#### Okunacak metin
Obamanın ikinci dönem dış politikasının öncelikli alanı belli oldu. Buna göre Başkan Barack Hüseyin Obama, 17-20 Kasım tarihleri arasında sırasıyla Tayland, Myanmar (Burma) ve Kamboçyayı ziyaret edecek.
Bu aslında hiç de sürpriz bir tercih değil, özellikle de Obamanın sistem içindeki rolünü, misyonunu bilenler açısından. Fakat şaşırtıcı olan, halen içimizdeki birilerinin kendilerine fazlasıyla önem atfetmesi ve Obamanın başkanlık seçimlerini kazandıktan sonra ilk ziyaretini yine Türkiyeye gerçekleştireceğini iddia etmeleriydi. Nitekim beklenen oldu ve bu muhteremler havalarını aldılar. Muhtemelen şu an ODTÜ ormanlarında ya da İstanbulda bulabildikleri yeşil bir alanda bol bol oksijen alıyorlardır.
Diğer taraftan, 2008de başkanlık seçimlerini kazandıktan sonra ilk deniz aşırı ziyaretini Türkiyeye ardından da Mısıra gerçekleştiren Obamanın Uzak Asyaya doğru kayan bu ilgisi haliyle dikkatlerden kaçmıyor. Özellikle de güç merkezinin Batıdan Doğuya doğru kaymaya başladığı bir süreçte son dönem ABD dış politikasına odaklananlar açısından...
Girişte de belirttik, bu program sürpriz değil. ABD dış politikasındaki stratejik önceliklerin kaçınılmaz bir sonucu, aynen 2009 Nisanında olduğu gibi. ABD nasıl ilk dönemde Obama ile küresel güç mücadelesinde İslam dünyasına yönelik olarak Türkiye ve Mısır üzerinden bir operasyon çekti ise, şimdi de bu "onurlandırıcı" ziyaretlerle bu ülkeler üzerinden Çine yönelik ikinci hamlesini yapıyor.

#### Verilen görev
Obama'nın Uzak Asya ziyaretlerini ele alan yazıyı, son cümlesinden sonra devam ettirin.

Bir veri bloğu:
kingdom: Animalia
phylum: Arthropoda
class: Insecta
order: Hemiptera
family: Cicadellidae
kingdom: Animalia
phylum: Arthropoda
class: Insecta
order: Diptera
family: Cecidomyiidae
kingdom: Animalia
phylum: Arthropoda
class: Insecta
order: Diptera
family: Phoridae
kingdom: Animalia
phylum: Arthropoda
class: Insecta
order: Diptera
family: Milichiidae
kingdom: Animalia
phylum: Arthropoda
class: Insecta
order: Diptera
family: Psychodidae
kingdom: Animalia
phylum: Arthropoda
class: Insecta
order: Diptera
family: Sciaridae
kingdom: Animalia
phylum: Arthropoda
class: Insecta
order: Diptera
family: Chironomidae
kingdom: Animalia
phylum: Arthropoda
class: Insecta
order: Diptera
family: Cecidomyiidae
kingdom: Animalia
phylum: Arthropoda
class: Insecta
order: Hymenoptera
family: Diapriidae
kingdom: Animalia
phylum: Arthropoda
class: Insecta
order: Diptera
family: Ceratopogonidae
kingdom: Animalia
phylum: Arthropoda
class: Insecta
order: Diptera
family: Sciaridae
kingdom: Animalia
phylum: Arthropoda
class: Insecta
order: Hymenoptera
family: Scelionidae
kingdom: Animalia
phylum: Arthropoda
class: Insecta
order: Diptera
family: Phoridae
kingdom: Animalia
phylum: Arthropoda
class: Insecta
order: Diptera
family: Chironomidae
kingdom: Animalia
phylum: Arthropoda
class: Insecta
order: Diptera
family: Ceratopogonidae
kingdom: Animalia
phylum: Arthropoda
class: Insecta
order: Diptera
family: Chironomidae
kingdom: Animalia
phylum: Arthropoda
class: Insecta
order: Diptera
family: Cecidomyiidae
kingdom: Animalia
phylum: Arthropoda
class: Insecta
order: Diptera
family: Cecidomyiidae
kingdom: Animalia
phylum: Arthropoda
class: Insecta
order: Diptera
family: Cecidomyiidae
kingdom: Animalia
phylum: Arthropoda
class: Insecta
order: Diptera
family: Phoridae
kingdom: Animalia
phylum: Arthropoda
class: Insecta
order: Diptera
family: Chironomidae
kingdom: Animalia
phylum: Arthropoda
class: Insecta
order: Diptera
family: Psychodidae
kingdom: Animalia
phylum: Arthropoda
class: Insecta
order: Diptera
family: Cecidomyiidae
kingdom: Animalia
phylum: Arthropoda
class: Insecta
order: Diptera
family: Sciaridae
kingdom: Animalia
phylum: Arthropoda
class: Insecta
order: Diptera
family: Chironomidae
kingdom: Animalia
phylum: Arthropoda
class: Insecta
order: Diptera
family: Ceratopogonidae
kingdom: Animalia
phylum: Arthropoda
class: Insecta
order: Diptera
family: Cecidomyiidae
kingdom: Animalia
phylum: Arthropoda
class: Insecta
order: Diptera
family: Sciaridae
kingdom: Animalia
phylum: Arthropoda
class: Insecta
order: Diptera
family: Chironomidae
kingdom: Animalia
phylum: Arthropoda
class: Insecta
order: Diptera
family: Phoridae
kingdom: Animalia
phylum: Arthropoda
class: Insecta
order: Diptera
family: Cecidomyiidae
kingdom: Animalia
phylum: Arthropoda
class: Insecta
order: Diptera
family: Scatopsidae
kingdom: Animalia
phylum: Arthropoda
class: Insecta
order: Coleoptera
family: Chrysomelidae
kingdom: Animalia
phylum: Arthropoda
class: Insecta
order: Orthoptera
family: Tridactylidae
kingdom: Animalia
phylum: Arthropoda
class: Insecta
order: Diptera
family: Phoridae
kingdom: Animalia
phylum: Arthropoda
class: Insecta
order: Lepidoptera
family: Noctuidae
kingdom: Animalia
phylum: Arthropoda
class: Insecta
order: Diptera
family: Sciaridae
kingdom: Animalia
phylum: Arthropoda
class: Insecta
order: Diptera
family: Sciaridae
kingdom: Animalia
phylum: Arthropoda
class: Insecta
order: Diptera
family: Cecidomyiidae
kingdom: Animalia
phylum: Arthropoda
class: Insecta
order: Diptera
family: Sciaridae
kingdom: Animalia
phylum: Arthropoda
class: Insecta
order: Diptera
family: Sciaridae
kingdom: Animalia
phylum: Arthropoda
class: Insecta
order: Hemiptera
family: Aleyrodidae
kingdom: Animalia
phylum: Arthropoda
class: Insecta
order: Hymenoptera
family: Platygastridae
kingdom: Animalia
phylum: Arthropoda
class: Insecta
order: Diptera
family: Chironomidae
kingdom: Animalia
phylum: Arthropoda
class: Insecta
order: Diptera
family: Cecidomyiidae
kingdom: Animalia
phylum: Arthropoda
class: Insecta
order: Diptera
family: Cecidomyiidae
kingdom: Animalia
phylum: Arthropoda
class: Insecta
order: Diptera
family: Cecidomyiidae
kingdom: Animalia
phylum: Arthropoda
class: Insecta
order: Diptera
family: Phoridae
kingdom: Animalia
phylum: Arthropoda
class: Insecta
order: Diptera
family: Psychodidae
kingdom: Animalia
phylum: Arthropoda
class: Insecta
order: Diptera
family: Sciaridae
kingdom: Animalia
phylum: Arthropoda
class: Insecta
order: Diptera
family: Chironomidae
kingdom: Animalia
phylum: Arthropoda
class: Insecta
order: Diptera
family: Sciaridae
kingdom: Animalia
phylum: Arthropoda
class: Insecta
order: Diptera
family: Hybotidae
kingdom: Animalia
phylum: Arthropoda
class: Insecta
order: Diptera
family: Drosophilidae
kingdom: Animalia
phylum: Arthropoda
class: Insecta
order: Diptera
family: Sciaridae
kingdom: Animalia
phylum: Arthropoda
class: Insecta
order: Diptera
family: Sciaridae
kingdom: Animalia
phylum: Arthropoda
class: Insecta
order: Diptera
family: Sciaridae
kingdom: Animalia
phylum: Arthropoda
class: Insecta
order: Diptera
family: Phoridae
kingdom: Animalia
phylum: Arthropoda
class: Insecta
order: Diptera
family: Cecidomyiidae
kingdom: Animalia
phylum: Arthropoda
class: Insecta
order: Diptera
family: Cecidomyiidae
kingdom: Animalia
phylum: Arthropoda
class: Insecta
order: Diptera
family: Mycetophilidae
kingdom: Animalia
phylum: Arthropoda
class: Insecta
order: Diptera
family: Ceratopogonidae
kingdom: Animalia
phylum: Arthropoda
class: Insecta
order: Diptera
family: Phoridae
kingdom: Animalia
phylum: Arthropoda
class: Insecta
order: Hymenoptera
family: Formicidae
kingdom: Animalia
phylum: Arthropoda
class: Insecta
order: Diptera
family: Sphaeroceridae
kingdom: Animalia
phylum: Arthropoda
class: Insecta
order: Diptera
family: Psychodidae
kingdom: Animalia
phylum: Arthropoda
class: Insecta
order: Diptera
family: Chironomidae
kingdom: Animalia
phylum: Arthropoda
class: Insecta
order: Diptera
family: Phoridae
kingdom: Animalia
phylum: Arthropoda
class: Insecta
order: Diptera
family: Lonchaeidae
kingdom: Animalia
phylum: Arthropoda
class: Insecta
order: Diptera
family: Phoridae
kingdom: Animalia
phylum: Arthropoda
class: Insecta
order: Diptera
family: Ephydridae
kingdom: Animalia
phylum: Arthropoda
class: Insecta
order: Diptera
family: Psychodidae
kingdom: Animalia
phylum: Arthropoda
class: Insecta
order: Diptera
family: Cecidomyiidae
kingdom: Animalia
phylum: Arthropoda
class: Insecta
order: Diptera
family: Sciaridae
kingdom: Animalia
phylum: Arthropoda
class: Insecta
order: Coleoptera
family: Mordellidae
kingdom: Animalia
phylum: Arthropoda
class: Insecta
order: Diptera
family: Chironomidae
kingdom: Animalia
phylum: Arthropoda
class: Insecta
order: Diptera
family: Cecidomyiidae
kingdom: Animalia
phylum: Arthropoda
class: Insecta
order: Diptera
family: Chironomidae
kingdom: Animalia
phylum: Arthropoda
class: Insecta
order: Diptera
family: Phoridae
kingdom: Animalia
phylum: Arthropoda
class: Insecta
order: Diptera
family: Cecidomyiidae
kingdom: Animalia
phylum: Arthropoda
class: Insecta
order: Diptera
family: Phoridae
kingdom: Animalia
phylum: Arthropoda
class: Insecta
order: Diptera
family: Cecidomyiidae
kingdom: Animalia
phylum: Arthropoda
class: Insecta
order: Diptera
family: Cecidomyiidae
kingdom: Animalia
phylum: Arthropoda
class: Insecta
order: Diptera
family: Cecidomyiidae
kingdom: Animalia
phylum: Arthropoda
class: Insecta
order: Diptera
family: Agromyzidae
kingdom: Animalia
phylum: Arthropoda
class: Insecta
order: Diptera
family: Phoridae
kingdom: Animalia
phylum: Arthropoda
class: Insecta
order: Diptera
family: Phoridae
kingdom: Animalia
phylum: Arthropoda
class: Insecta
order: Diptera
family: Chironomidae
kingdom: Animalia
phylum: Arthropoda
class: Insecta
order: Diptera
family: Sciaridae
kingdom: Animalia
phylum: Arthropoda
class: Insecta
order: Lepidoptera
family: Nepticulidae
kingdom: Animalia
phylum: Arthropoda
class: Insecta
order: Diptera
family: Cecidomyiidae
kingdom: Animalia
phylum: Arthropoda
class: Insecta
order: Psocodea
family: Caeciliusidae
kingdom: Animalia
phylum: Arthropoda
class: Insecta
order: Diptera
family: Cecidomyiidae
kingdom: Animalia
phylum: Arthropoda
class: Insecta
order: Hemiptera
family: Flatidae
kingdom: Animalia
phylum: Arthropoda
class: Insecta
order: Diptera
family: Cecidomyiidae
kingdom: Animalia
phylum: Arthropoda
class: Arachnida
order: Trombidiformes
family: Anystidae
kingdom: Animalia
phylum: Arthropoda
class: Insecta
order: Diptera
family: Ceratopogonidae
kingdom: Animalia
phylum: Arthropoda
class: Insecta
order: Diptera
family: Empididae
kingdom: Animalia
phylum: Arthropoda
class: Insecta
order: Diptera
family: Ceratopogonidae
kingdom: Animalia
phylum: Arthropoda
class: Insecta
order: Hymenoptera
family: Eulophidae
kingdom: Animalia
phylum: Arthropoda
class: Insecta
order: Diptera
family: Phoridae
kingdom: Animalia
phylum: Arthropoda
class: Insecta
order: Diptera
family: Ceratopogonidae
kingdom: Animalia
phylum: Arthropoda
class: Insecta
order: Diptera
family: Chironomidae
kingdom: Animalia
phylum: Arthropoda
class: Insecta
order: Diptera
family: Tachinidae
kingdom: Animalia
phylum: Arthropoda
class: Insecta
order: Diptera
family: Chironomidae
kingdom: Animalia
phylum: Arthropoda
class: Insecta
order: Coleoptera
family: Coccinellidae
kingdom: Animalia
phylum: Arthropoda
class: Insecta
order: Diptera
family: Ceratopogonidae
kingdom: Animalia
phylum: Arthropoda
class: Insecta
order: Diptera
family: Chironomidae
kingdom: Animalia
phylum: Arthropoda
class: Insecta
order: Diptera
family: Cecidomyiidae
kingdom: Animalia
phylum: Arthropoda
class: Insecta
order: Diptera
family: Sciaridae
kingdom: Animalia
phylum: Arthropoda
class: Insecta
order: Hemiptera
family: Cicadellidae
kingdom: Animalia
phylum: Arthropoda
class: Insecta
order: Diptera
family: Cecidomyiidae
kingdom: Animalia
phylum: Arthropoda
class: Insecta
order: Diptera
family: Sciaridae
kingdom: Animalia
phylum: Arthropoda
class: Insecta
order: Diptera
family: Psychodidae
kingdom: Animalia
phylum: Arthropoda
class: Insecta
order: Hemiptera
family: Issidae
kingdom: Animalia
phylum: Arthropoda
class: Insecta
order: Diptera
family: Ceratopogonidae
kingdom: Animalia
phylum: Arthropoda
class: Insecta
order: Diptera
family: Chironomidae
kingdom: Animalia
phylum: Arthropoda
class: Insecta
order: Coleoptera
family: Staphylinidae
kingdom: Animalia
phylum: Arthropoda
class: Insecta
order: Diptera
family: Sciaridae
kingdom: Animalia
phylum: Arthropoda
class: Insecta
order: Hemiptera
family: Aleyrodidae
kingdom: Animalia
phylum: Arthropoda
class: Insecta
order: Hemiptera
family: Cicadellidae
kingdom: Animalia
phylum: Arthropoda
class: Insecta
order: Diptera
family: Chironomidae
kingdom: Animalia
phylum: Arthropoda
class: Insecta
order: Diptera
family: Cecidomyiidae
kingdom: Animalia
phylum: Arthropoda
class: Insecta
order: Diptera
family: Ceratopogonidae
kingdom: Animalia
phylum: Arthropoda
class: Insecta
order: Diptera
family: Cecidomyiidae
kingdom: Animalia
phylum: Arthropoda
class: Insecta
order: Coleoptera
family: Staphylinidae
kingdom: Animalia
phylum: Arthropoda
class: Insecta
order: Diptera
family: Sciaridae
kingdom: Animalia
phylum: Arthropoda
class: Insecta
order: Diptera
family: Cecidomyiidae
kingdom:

#### Yanıt
Bir diğer ifadeyle ABD, Çini çevreleme politikasının en zayıf halkalarını oluşturan ülkeler ile ilişkilerini kuvvetlendirmek suretiyle, bölgedeki gücünü yeniden tesis etmeye ve Çine karşı bir "ABD Seddi" oluşturmaya çalışıyor. Bunun yolu da bölgede Amerikan askeri, siyasi ve iktisadi varlığını daha da arttırmaya hizmet edecek Asya ittifak sistemini canlandırmaktan geçiyor. Bu da, "Uzak Doğu BOP"u demek!
"Genişletilmiş Ortadoğu Projesi" üzerinden Kuzey Afrikadan Afganistana kadar uzanan geniş bir coğrafyada dizayn çalışmalarını gerçekleştiren ABD, öyle görünüyor ki benzer bir projeyi bu bölge için de harekete geçirmek üzere. Bunun için de bölgede varlığını meşrulaştıracak bir zemine ihtiyacı var. Bu açıdan, bölgedeki etnik-inanç temelli sorunların, aynen BOPda olduğu gibi, hızlı ve kanlı bir şekilde gündeme gelmesi dikkat çekici.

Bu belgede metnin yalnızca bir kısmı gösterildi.